A cientista política Priscila Lapa, da Faculdade de Ciências Humanas de Olinda (Facho), projeta que, provavelmente, o PT deve lançar um candidato a governador em 2022, mas ressalta que dificilmente o partido terá unidade na escolha do nome que vai encabeçar essa chapa. “A escolha de um candidato no PT não foi consenso em 2018, não foi em 2020 e com a derrota que Marília sofreu, continua não sendo. Marília se fortaleceu? Sim. Ela tem força, tem voto, tem capital político, mas ao mesmo tempo Humberto Costa tem um mandato de senador. Não é simples para o PT resolver essa equação”, considerou Priscila.
Confira abaixo a nota do PT-PE na íntegra:
Como resultado de debates internos sobre a continuidade da participação do Partido dos Trabalhadores no Governo do Estado, decidimos deixar os cargos que o PT ocupa na atual gestão(PSB-PE).
Nossa participação na gestão foi uma decorrência natural da aliança que celebramos com o PSB em 2018 e que teve resultados extremamente positivos para ambos os partidos, entre os quais as reeleições do governador Paulo Câmara no primeiro turno e do senador Humberto Costa, além da significativa contribuição ao desempenho eleitoral de Fernando Haddad no primeiro e segundo turnos das eleições presidenciais.

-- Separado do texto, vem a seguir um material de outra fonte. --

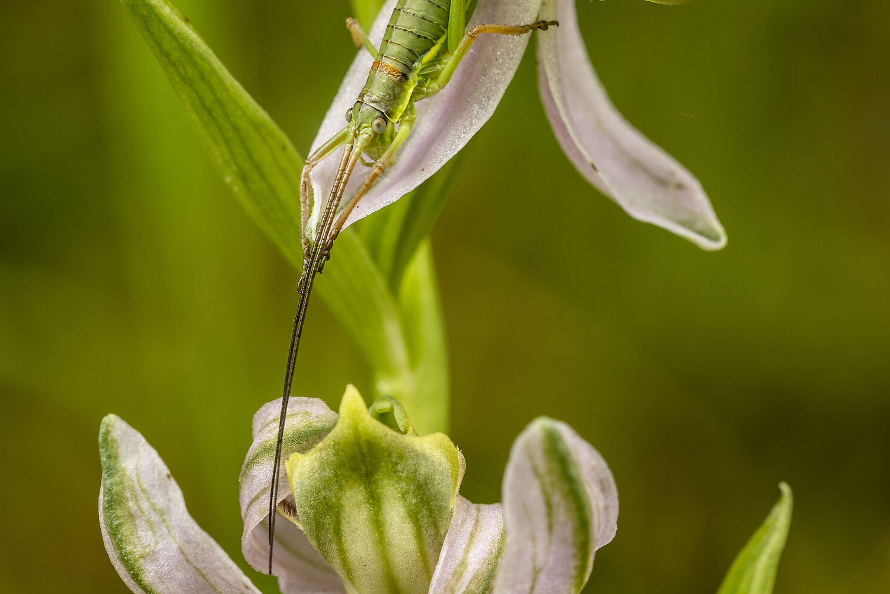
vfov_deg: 5.5
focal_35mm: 252
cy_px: 142
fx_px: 6225
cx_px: 586
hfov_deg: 8.2
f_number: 11
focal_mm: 105
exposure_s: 1/25
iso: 100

Ao longo desses dois anos, o PT contribuiu de forma decisiva para o sucesso da administração estadual, desenvolvendo políticas públicas com criatividade, competência e compromisso com a maioria da população, especialmente no segmento da agricultura familiar. Implantamos um trabalho que, se continuado, permitirá a colheita de importantes frutos para a gestão estadual e mudanças estruturais nesses setores.
Nosso posicionamento não decorre de divergências administrativas com o governo que consideramos estar cumprindo os compromissos celebrados no programa de governo referendado em 2018 pela população pernambucana. É uma consequência política do acirrado enfrentamento eleitoral municipal de 2020, especialmente no Recife, onde recebemos da campanha do PSB tratamento inaceitável, desrespeitoso e incompatível com o histórico de relacionamento de nível elevado entre nossas siglas.
Decorre também da posição da direção nacional do PT que não produziu nenhuma manifestação pública ou reservada que demonstrasse o interesse em preservar nossa participação no governo como espaço facilitador de conversas entre as duas siglas em nível nacional.
A partir de agora, assumimos um posicionamento de independência em relação ao governo estadual que pautará também a nossa conduta na Assembleia Legislativa de Pernambuco.
Esperamos ainda a continuidade de um diálogo respeitoso com o governo estadual e com a própria Frente Popular.
Recife, 14 de janeiro de 2021.
Doriel Barros
Presidente do Partido dos Trabalhadores de Pernambuco.